What to work on:
Read the material below. Count the lines containing "Implement" and give that count alone.

Source data:
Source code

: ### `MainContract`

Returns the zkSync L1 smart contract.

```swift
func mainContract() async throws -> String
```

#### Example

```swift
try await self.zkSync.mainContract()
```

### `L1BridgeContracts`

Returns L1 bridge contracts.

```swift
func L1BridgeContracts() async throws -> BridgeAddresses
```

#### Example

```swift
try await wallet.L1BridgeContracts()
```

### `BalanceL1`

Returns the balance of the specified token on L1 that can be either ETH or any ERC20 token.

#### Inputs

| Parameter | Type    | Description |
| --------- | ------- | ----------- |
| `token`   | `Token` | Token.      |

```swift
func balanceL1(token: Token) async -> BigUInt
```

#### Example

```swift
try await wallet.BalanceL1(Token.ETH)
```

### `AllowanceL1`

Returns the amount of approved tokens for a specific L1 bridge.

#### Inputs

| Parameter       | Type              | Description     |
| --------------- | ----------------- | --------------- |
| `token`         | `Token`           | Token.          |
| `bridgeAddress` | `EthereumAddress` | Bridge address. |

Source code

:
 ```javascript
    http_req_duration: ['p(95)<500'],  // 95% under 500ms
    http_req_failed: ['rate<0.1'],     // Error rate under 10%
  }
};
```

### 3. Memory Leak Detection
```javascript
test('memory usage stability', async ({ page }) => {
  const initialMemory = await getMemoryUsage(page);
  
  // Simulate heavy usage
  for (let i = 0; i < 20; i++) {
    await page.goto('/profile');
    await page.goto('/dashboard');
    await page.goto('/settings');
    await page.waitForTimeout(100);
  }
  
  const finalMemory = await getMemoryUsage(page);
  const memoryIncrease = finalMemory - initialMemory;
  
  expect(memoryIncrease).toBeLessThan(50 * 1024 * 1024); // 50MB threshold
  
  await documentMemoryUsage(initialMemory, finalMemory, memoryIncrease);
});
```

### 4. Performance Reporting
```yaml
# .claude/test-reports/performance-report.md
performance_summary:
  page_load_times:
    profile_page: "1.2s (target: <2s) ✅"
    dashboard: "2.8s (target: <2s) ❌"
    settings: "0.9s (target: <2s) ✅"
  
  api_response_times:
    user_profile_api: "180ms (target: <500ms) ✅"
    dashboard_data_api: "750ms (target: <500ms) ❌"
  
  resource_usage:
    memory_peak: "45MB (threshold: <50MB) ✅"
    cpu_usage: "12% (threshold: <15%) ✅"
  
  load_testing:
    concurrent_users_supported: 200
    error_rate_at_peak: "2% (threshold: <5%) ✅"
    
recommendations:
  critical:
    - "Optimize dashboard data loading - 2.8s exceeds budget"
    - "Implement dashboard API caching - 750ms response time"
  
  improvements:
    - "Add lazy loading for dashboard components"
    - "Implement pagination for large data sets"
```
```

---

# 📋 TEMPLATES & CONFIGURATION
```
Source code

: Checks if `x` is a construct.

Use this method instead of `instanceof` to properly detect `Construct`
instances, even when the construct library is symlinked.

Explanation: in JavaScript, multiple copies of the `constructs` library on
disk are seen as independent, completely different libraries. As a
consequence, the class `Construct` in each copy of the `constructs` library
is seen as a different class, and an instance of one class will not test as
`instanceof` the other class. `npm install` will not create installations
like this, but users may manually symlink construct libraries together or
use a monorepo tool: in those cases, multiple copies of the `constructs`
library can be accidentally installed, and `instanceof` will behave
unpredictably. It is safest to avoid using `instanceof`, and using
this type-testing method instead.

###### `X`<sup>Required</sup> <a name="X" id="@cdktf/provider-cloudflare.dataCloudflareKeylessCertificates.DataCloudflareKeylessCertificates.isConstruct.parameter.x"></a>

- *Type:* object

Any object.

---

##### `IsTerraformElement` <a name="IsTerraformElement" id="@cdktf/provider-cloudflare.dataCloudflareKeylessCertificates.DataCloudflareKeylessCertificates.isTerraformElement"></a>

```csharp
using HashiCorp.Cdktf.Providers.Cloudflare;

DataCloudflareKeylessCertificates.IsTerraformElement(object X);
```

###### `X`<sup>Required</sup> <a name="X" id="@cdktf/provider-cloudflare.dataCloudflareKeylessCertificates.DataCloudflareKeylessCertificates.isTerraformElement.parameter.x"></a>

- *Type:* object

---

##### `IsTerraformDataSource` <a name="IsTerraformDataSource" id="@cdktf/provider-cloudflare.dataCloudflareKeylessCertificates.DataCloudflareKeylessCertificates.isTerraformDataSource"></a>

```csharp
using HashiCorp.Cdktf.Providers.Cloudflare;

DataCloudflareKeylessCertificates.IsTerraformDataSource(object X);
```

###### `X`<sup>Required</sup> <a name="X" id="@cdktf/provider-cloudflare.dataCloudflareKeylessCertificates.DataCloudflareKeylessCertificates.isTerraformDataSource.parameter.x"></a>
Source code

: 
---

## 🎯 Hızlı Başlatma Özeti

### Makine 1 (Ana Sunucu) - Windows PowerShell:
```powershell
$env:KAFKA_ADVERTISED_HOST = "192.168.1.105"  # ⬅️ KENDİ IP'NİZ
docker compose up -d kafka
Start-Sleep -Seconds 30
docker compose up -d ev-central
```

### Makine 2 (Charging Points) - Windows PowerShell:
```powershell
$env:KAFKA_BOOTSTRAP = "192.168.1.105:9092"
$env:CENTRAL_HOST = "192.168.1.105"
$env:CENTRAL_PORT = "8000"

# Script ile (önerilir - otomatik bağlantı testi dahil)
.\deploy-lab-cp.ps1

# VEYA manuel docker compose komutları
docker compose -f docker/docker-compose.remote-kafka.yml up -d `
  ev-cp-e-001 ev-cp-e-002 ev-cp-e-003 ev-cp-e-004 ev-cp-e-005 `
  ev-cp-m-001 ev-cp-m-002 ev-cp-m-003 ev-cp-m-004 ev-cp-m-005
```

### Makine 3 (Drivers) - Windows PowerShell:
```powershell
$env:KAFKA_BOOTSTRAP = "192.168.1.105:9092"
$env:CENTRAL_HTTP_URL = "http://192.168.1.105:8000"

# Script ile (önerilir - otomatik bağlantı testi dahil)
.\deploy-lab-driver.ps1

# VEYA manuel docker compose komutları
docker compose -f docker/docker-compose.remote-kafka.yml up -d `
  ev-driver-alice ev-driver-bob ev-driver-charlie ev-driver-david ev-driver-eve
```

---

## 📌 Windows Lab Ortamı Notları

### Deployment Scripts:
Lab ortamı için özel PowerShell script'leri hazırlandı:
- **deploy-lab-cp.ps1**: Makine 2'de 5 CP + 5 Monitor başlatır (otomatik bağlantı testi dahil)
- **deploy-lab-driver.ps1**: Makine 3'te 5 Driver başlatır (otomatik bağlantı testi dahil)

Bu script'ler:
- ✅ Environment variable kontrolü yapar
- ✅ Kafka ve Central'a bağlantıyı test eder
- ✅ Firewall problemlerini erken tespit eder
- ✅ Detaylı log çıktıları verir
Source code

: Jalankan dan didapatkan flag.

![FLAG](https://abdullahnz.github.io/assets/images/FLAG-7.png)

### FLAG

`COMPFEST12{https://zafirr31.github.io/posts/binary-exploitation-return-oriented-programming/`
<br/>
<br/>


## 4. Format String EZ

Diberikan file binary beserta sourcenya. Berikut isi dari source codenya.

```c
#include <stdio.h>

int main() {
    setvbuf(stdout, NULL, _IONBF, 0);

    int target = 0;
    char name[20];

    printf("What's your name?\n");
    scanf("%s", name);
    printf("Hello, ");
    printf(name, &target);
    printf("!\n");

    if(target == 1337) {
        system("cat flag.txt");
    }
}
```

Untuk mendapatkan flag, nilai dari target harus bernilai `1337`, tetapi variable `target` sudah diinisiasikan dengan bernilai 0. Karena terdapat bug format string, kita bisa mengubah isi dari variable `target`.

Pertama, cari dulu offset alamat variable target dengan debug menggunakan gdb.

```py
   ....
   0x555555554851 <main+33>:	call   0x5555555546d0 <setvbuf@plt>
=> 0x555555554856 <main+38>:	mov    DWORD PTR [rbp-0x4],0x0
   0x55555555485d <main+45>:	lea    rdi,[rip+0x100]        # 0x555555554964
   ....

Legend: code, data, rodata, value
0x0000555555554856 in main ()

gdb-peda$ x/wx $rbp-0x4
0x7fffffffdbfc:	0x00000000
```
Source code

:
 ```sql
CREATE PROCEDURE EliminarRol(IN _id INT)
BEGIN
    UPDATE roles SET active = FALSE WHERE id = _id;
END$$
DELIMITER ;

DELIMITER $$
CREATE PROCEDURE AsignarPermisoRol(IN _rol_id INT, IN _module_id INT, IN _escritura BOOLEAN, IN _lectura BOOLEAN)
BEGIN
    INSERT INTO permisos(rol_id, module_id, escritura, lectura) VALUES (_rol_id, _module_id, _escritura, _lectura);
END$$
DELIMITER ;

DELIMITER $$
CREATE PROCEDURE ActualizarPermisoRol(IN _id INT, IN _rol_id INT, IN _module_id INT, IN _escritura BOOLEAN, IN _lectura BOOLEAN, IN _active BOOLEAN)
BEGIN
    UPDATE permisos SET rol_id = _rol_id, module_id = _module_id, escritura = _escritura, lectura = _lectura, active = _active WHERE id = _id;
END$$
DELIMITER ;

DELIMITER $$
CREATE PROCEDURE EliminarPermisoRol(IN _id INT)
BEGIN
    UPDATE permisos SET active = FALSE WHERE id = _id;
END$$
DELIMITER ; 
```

Finished exercise:
2